En l’espèce, M. A... B... est père d’un enfant de nationalité française, né le 4 février 2024 à Saint-Pierre, de son union avec une ressortissante française. Il justifie de sa participation effective à son entretien et à son éducation par la production de factures d’achats relatives à des produits de première nécessité pour enfant ainsi que de leur communauté de vie.

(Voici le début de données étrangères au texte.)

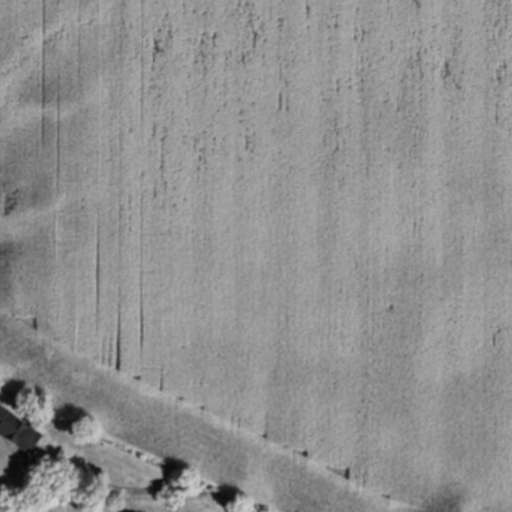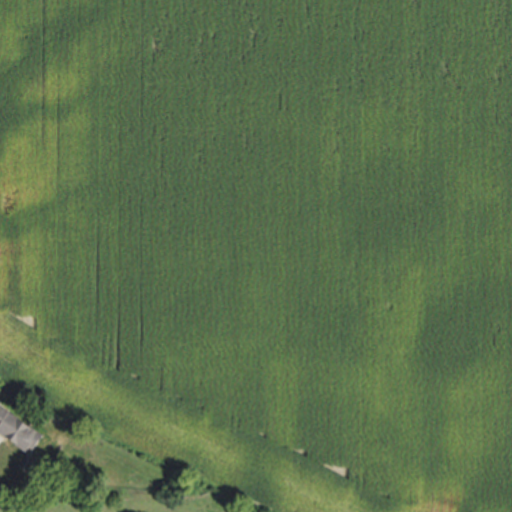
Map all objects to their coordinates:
building: (21, 428)
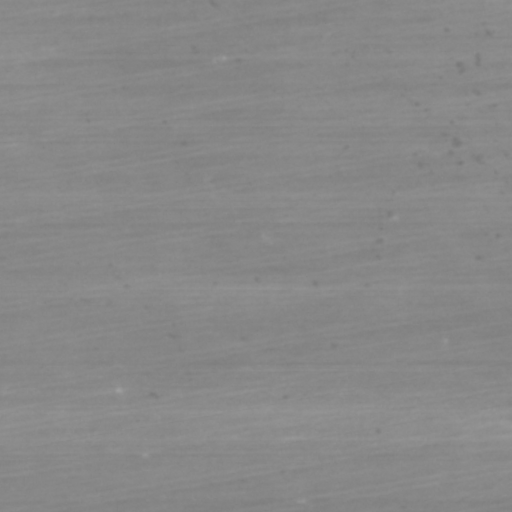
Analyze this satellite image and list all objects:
crop: (256, 256)
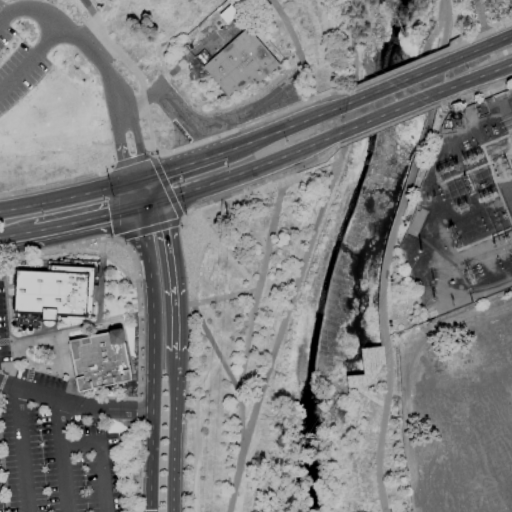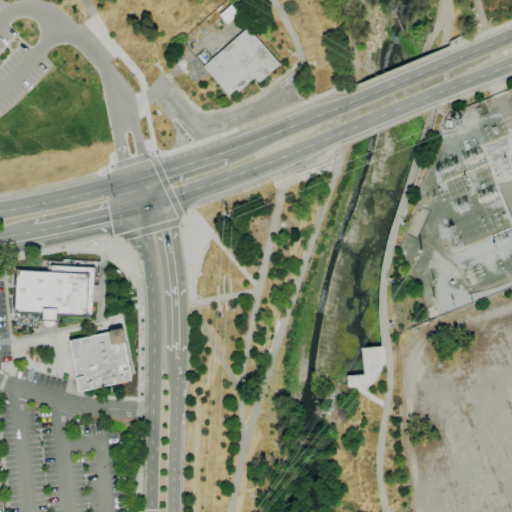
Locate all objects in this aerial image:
road: (87, 7)
road: (485, 21)
road: (479, 36)
road: (44, 41)
road: (478, 48)
road: (299, 55)
road: (97, 57)
building: (239, 62)
parking lot: (16, 63)
building: (245, 63)
park: (193, 70)
road: (397, 70)
road: (171, 72)
road: (289, 76)
road: (475, 78)
road: (395, 83)
road: (474, 91)
road: (223, 108)
parking lot: (226, 110)
road: (390, 112)
road: (203, 121)
road: (388, 124)
power tower: (461, 124)
road: (119, 128)
road: (284, 128)
road: (139, 143)
road: (177, 148)
road: (152, 152)
road: (130, 159)
road: (109, 160)
road: (123, 162)
road: (187, 165)
road: (251, 169)
traffic signals: (150, 177)
road: (139, 179)
road: (55, 181)
traffic signals: (129, 182)
road: (261, 182)
road: (165, 184)
road: (154, 189)
road: (133, 194)
road: (64, 196)
traffic signals: (159, 201)
road: (148, 204)
traffic signals: (137, 207)
power substation: (465, 210)
power tower: (229, 215)
road: (86, 219)
road: (180, 220)
road: (148, 228)
road: (17, 235)
road: (116, 239)
river: (332, 251)
road: (389, 253)
road: (306, 257)
road: (187, 259)
fountain: (90, 261)
road: (175, 274)
road: (247, 275)
road: (101, 281)
road: (260, 286)
building: (55, 290)
building: (51, 293)
road: (140, 312)
road: (9, 317)
road: (89, 327)
park: (303, 336)
road: (6, 340)
road: (218, 350)
parking lot: (21, 355)
road: (65, 357)
road: (154, 358)
building: (99, 360)
building: (99, 360)
road: (43, 370)
building: (367, 370)
road: (3, 373)
road: (3, 381)
road: (368, 381)
road: (100, 398)
road: (75, 404)
road: (240, 424)
road: (174, 430)
road: (26, 451)
road: (65, 456)
parking lot: (56, 458)
road: (103, 459)
road: (4, 463)
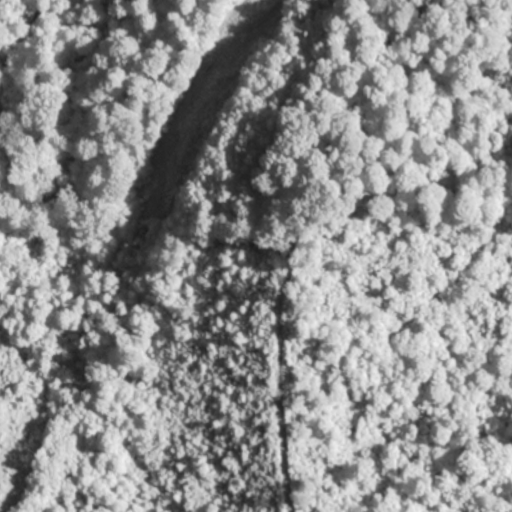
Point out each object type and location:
power tower: (224, 75)
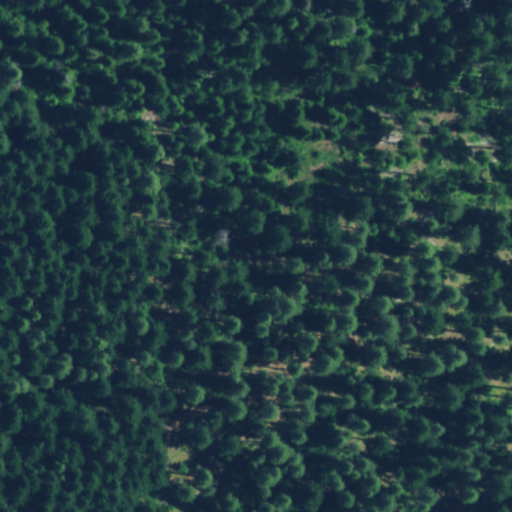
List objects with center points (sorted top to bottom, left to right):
road: (423, 58)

Par ailleurs, M. A... B... justifie de son insertion socioprofessionnelle en sa qualité d’électricien depuis le 1er août 2025. Par suite, en raison du délai anormalement long de l’instruction de sa demande et des conséquences sur sa situation personnelle, particulièrement sur son emploi, mis en péril par l’irrégularité de sa situation en dépit des démarches entreprises, il justifie de circonstances particulières de nature à caractériser une situation d’urgence.

En l’état de l’instruction, les moyens tirés du défaut d’examen sérieux et particulier de sa situation personnelle et de l’erreur manifeste d’appréciation au regard de l’article L. 423-7 du code de l’entrée et du séjour des étrangers et du droit d’asile, de l’article 8 de la convention européenne de sauvegarde des droits de l’homme et des libertés fondamentales et de l’article 3-1 de la convention internationale relative aux droits de l’enfant sont propres à créer, en l’état de l’instruction, un doute sérieux quant à la légalité de la décision contestée. Il y a lieu, dans les circonstances de l’espèce, de suspendre les effets de la décision litigieuse.

La présente ordonnance implique nécessairement, en application des dispositions de l’article L. 911-1 du code de justice administrative, que le préfet de La Réunion délivre à M. A... B... une autorisation provisoire de séjour. Il y a donc lieu d’enjoindre au préfet de procéder à cette mesure d’exécution, dans un délai de huit jours à compter de la notification de l’ordonnance à intervenir.


Sur les frais liés au litige :

Il y a lieu de mettre à la charge de l’Etat, le versement à Me Wandrey d’une somme de 800 euros sur le fondement de l’article L. 761-1 du code de justice administrative et de l’article 37 de la loi du 10 juillet 1991, sous réserve pour Me Wandrey de renoncer à la part contributive de l’Etat à l’aide juridictionnelle.






O R D O N N E :




Article 1er : M. A... B... est admis au bénéfice de l’aide juridictionnelle provisoire.


Article 2 : La décision par laquelle le préfet de La Réunion a implicitement rejeté sa demande de délivrance d’un titre de séjour, présentée le 8 mars 2024, est suspendue jusqu’à ce que le tribunal se prononce au fond sur sa légalité.


Article 3 : Il est enjoint au préfet de La Réunion de délivrer à M. A... B... une autorisation provisoire de séjour l’autorisant à travailler, dans un délai de huit jours à compter de la mise à disposition de l’ordonnance au greffe du tribunal.


Article 4 : L’Etat versera à Me Wandrey une somme de 800 euros sur le fondement de l’article L. 761-1 du code de justice administrative et de l’article 37 de la loi du 10 juillet 1991, sous réserve pour Me Wandrey de renoncer à la part contributive de l’Etat à l’aide juridictionnelle.


Article 5 : La présente ordonnance sera notifiée à M. D... A... B... et au préfet de La Réunion.


Copie en sera transmise au ministre de l’Intérieur.

Fait à Saint-Denis, le 12 novembre 2025.



La juge des référés,




A KHATER



La République mande et ordonne au préfet de La Réunion en ce qui le concerne ou à tous commissaires de justice à ce requis en ce qui concerne les voies de droit commun contre les parties privées, de pourvoir à l’exécution de la présente décision.